▶ _STORED DATA_
============
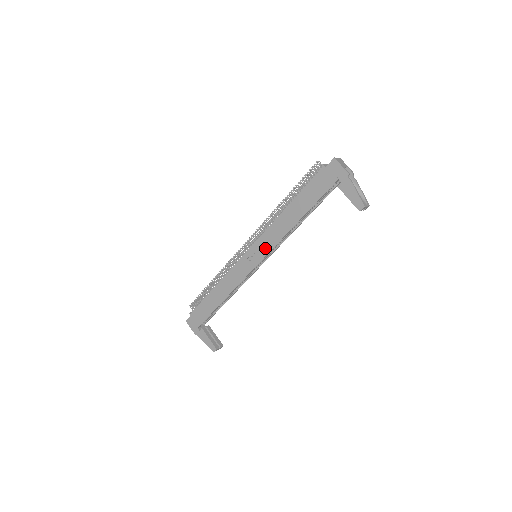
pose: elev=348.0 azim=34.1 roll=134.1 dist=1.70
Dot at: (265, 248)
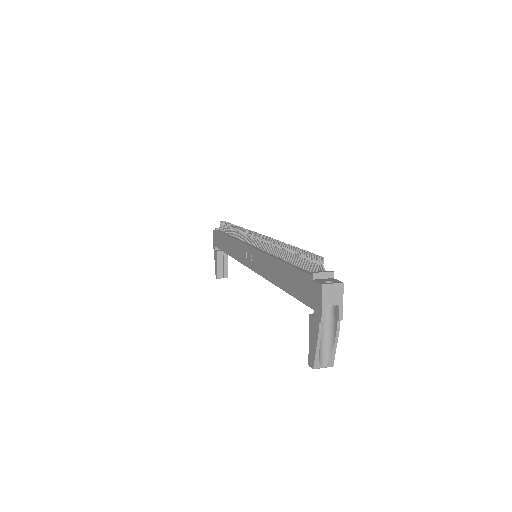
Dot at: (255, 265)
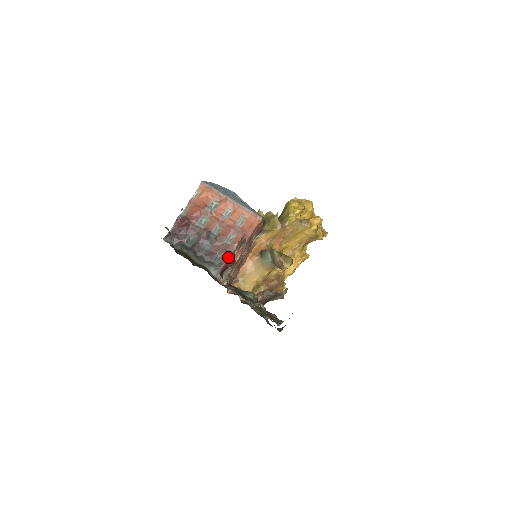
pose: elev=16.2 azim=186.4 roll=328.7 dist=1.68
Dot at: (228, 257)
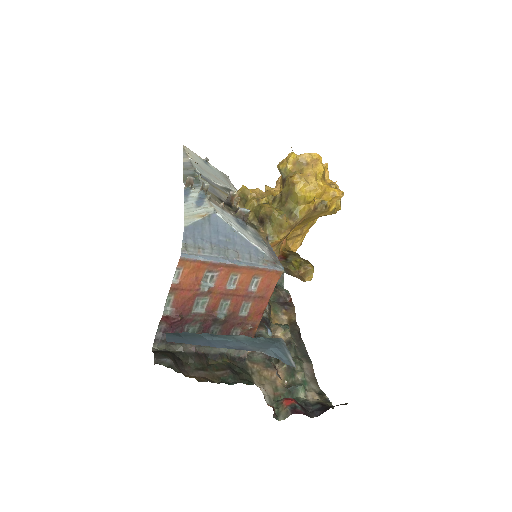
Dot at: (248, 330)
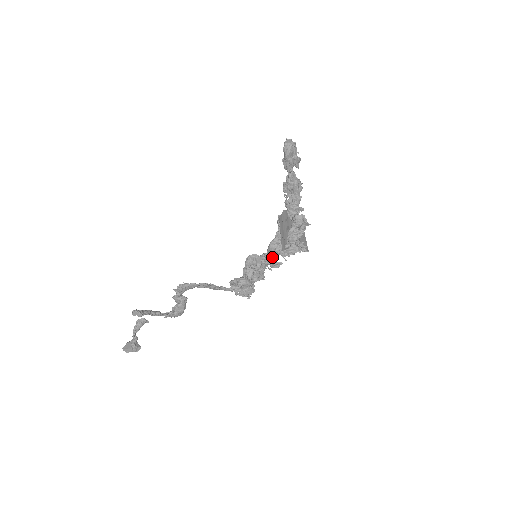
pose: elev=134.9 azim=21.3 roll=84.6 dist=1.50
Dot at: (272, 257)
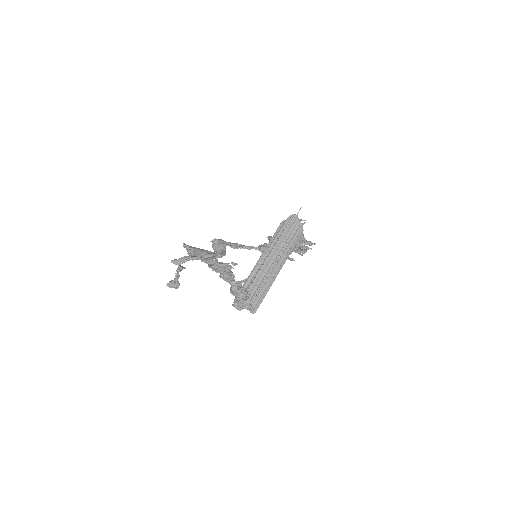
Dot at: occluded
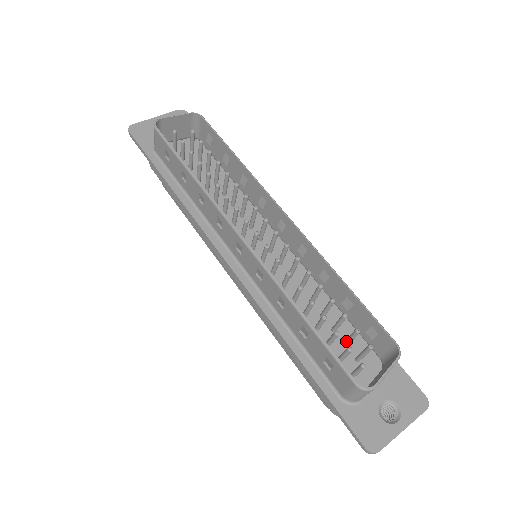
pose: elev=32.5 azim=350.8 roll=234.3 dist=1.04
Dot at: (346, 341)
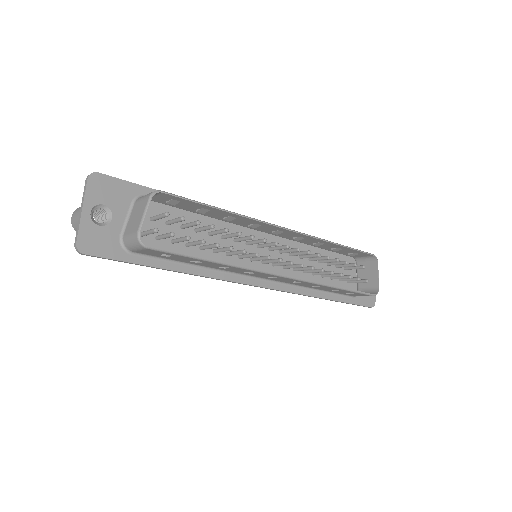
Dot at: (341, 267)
============
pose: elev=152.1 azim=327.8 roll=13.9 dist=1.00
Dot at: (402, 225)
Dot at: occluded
============
▶ _WHAT THE TASK ASKS_
Reproduce the lines word for word, starting at the line that contains "pose: elev=134.9 azim=21.3" and ending after the line that contains "Dot at: (341, 267)". Omit the pictures.

▶ _EXERCISE RESPONSE_
pose: elev=134.9 azim=21.3 roll=84.6 dist=1.50
Dot at: (272, 257)
Dot at: occluded
pose: elev=32.5 azim=350.8 roll=234.3 dist=1.04
Dot at: (346, 341)
Dot at: (341, 267)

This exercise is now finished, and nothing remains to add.